## Problem description
Once you reach the line containing "left wrist: (491, 376)" in the entries below, write out that line and each one after it down to the line containing "left ankle: (474, 456)", exactly and with nothing added.

## Material shown
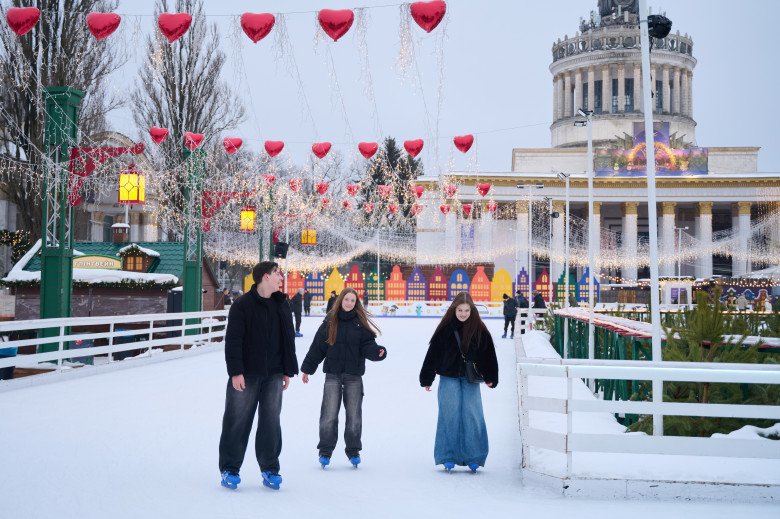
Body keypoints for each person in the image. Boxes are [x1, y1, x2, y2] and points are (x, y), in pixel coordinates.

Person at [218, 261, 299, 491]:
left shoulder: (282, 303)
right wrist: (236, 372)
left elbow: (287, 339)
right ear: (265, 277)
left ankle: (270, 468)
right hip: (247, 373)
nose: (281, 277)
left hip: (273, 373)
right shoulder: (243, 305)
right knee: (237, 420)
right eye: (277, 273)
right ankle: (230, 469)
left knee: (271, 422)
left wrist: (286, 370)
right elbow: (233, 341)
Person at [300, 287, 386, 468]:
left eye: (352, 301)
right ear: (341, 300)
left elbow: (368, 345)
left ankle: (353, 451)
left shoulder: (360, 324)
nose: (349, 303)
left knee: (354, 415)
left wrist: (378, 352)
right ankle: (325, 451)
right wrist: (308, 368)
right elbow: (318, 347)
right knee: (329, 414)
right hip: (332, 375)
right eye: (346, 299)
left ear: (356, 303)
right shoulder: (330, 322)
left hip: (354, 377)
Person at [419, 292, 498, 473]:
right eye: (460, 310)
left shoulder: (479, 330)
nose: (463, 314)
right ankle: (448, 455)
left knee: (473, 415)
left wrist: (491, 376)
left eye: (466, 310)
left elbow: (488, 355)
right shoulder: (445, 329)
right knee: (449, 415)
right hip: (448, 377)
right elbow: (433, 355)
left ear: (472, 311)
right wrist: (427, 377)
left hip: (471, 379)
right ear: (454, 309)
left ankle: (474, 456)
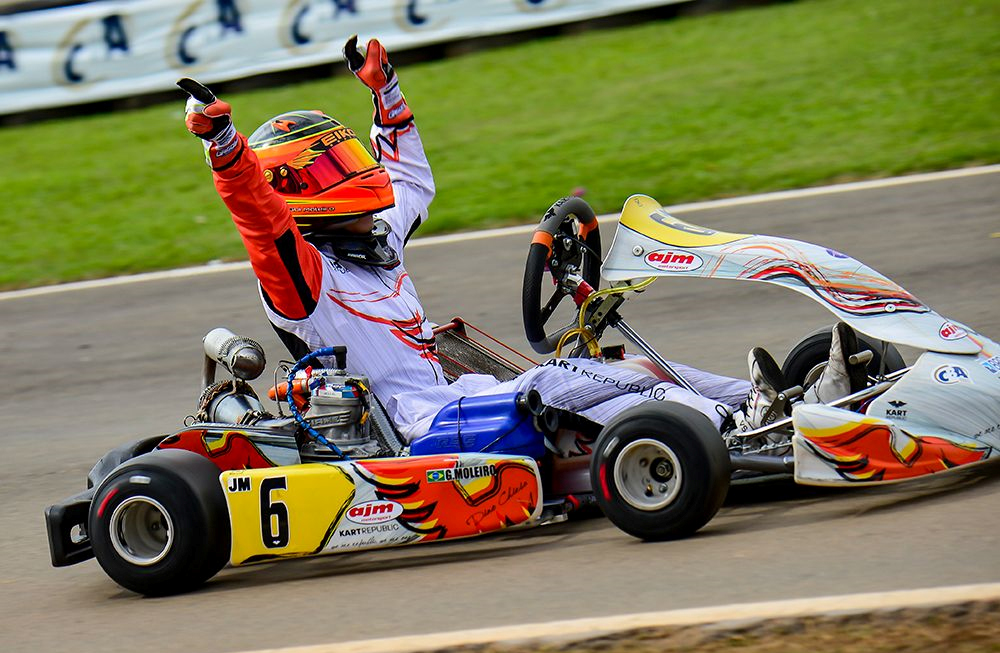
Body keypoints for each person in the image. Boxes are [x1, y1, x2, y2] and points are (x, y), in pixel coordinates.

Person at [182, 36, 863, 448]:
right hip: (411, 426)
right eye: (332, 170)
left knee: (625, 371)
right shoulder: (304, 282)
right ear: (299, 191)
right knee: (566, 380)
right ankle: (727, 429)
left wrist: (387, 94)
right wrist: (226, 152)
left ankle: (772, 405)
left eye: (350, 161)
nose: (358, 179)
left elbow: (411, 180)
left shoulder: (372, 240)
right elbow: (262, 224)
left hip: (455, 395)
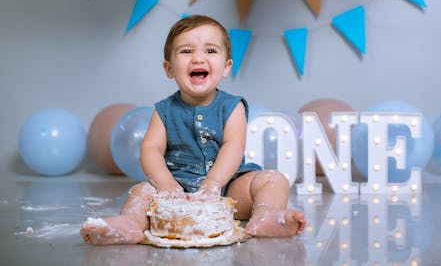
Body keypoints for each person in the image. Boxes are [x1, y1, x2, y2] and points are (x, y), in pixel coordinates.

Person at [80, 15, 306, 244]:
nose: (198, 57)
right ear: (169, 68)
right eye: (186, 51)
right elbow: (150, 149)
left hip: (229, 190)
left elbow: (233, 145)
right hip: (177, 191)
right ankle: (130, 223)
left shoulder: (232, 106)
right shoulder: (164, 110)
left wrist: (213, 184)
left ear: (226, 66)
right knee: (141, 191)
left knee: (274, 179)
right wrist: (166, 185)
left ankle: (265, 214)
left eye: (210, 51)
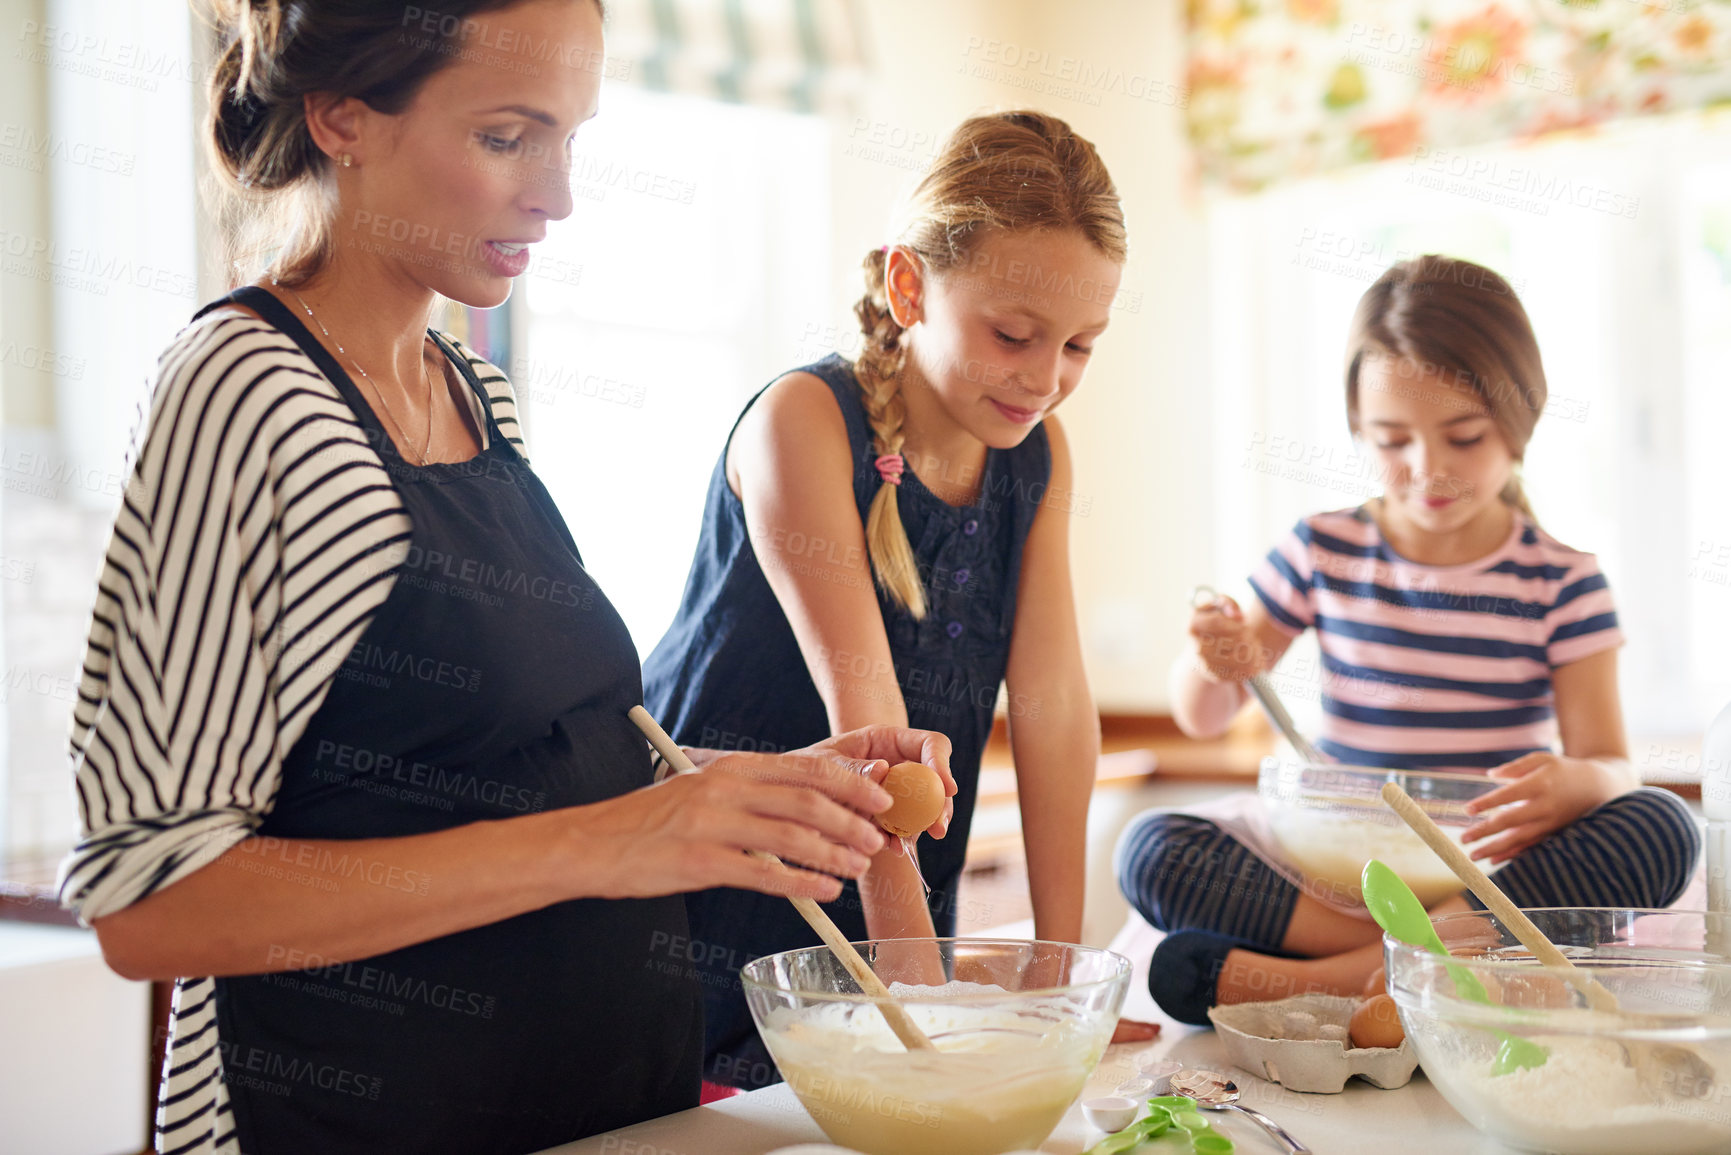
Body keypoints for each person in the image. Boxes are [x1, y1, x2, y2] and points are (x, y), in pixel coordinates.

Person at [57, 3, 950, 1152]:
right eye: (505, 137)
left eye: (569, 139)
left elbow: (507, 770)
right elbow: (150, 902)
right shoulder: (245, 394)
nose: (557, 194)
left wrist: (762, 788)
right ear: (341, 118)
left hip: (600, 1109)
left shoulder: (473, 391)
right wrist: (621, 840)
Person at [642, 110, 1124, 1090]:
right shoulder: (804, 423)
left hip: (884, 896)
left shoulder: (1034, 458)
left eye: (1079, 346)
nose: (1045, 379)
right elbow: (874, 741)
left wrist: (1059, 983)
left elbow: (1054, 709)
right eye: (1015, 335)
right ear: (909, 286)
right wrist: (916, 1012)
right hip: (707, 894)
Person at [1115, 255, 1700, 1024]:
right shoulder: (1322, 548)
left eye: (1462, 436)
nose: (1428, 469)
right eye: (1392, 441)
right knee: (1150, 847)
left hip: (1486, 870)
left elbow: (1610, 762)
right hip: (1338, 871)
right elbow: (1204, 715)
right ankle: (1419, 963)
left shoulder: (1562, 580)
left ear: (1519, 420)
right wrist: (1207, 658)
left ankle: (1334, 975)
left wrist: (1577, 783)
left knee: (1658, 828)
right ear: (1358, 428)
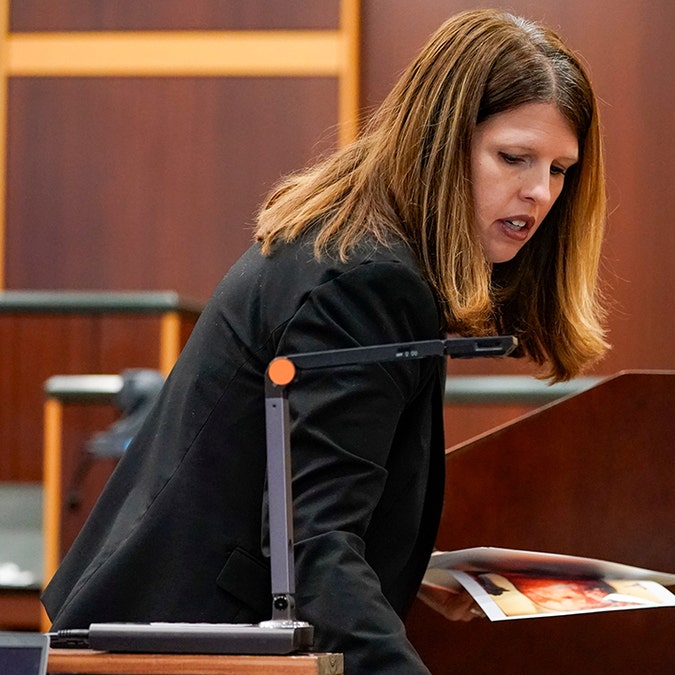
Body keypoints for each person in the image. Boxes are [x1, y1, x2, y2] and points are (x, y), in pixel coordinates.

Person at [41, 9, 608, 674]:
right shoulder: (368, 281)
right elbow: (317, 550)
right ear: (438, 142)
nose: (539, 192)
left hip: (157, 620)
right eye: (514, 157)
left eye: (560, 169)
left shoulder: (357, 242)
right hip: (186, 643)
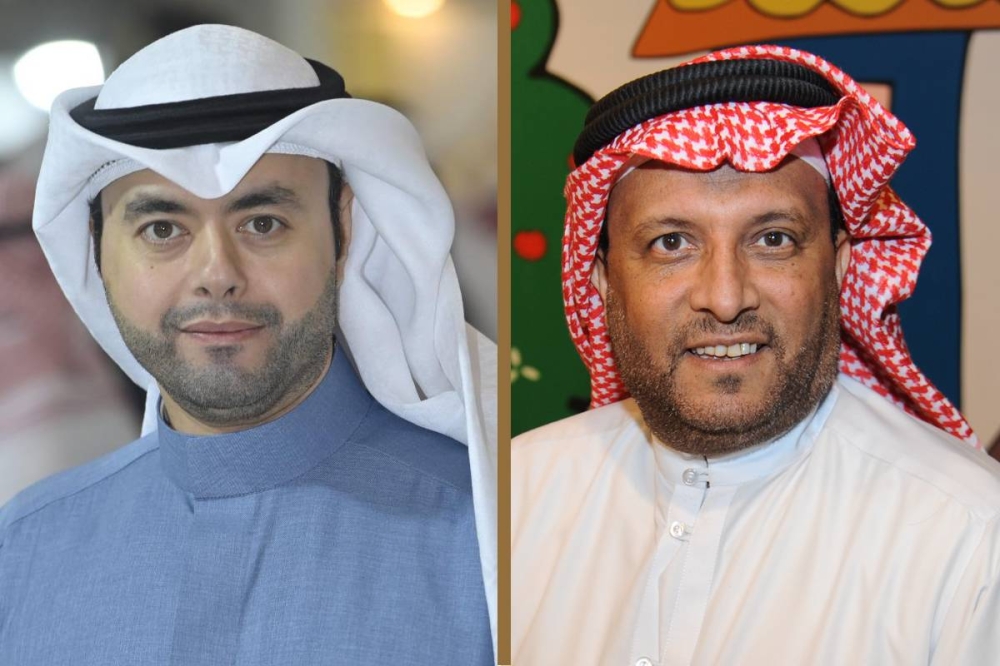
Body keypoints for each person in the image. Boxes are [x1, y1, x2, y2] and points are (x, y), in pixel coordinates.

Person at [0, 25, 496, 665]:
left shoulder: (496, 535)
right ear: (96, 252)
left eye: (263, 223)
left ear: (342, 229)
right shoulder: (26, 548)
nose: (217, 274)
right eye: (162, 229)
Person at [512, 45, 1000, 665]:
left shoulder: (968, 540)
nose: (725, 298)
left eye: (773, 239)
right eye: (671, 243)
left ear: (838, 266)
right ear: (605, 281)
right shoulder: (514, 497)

## Your response
left wrist: (491, 376)
left eye: (466, 310)
left elbow: (488, 355)
right shoulder: (445, 329)
right knee: (449, 415)
right hip: (448, 377)
right elbow: (433, 355)
left ear: (472, 311)
right wrist: (427, 377)
left hip: (471, 379)
right ear: (454, 309)
left ankle: (474, 456)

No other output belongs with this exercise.